After a nationwide search for a new director, which drew many outstanding candidates, the Burke Museum found an exceptional new leader right here on the UW campus. Professor Julie K. Stein, divisional dean of research in the UW College of Arts and Sciences, assumed the director’s chair on September 12. Her move across campus will be a return "home," as Stein was curator of archaeology at the Burke from 1990 to 1999, when she accepted the six-year divisional dean appointment.
"I embraced the challenge to become a dean, and the perils and pleasures of administration, because I felt a need to give back to the University of Washington and to help make the institution a better place," Stein says. "Now I’m excited to return to the Burke and to work in such a wonderful place."
With the first phase of the museum expansion complete, Stein is eager to work with the staff to complete the second phase. "The Burke has an amazingly talented and dedicated staff, and with the help of our expanding circle of members and supporters, we can push ahead to fulfill the vision for this museum," Stein says.

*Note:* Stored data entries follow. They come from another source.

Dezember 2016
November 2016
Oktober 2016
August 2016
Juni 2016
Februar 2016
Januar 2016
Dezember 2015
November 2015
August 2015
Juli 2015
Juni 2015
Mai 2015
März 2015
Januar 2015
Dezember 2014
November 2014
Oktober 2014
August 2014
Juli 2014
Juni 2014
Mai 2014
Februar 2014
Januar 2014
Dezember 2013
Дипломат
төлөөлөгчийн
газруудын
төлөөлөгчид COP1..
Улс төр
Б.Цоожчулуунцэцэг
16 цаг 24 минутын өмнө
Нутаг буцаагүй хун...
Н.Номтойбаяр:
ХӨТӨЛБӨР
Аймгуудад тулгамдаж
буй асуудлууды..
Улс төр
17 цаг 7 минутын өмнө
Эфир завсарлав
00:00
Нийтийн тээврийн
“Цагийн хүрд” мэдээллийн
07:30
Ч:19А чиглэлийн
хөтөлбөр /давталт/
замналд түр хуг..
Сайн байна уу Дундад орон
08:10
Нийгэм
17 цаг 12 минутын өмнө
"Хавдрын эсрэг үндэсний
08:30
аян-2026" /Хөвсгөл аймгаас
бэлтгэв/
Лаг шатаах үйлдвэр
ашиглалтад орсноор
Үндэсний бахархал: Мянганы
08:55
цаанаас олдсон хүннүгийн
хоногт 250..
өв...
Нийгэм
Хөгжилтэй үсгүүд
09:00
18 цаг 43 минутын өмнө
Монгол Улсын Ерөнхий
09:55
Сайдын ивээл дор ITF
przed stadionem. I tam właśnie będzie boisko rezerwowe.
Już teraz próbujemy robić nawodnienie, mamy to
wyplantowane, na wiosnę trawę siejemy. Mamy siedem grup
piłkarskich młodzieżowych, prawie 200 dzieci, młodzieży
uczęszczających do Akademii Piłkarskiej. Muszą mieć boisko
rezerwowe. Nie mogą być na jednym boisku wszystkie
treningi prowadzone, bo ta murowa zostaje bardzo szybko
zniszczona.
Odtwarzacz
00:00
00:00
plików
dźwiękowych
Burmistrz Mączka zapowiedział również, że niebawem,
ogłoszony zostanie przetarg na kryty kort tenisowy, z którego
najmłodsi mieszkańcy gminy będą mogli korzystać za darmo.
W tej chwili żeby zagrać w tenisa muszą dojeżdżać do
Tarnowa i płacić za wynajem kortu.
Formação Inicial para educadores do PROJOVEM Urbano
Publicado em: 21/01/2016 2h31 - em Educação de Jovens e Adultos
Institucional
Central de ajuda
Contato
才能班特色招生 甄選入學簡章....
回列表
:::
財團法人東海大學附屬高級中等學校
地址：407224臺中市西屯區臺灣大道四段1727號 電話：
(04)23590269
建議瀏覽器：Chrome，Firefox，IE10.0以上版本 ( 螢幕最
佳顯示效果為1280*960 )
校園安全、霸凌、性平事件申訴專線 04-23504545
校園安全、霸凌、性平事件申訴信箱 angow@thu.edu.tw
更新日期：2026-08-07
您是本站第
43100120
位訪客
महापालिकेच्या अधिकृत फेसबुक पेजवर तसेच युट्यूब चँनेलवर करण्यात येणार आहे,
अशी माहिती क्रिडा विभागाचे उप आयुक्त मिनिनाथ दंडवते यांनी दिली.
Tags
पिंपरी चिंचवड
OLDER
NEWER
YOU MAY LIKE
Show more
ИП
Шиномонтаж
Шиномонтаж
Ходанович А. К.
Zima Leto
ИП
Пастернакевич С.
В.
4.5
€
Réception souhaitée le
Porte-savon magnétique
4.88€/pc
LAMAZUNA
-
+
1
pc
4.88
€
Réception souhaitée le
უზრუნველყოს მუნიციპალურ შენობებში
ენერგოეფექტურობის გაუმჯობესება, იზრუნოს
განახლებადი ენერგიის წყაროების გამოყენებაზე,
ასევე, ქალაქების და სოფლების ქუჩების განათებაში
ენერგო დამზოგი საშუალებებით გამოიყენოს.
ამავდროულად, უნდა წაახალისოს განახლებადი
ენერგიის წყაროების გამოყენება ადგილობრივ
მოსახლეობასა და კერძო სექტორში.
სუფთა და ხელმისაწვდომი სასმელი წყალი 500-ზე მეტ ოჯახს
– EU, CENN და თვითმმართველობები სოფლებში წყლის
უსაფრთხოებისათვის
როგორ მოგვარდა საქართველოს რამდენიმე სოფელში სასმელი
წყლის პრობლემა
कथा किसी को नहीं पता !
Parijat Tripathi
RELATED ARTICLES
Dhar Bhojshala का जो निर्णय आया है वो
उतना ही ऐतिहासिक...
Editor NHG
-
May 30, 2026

She brings many assets to the museum: administrative acumen and experience, sterling credentials as a research scientist, a passion for teaching, and an eagerness to share the excitement of scientific discovery with the public.
That excitement has been the touchstone of her life. As a young girl she liked to dig in an empty lot and imagine making important discoveries. She studied geology in college and then became one of the first graduate students to train in the new interdisciplinary field of geoarchaeology, earning her masters and doctoral degrees at the University of Minnesota.
Then came the big challenge of securing an academic position in a new field. As she recalls it, one group of archaeologists "were willing to take a risk on something new and unproven" and invited her to join them in the UW Department of Anthropology, where she remains a faculty member and continued teaching while serving as dean. In 2005 she earned a Distinguished Teaching Award, the UW’s highest faculty honor.
An expert on shell middens, Stein has conducted extensive studies on the Coast Salish people who inhabited the San Juan Islands for 5,000 years. In addition to her scientific papers and books, she also wrote a book for a lay audience titled Exploring Coast Salish Prehistory: The Archaeology of the San Juan Islands (2000, University of Washington Press). After nearly 20 years of work in the San Juans, thousands of questions from the public prompted her to explain "what archaeologists actually do, why it is so difficult to piece together the past, and why archaeologists must use every clue, fact, and inference to accomplish it."
Stein also takes great delight in training new generations of geoarchaeologists, and students come from all over the country to study with her. She uses the Burke’s collections to introduce them to the thrill of discovery that sparked her own career.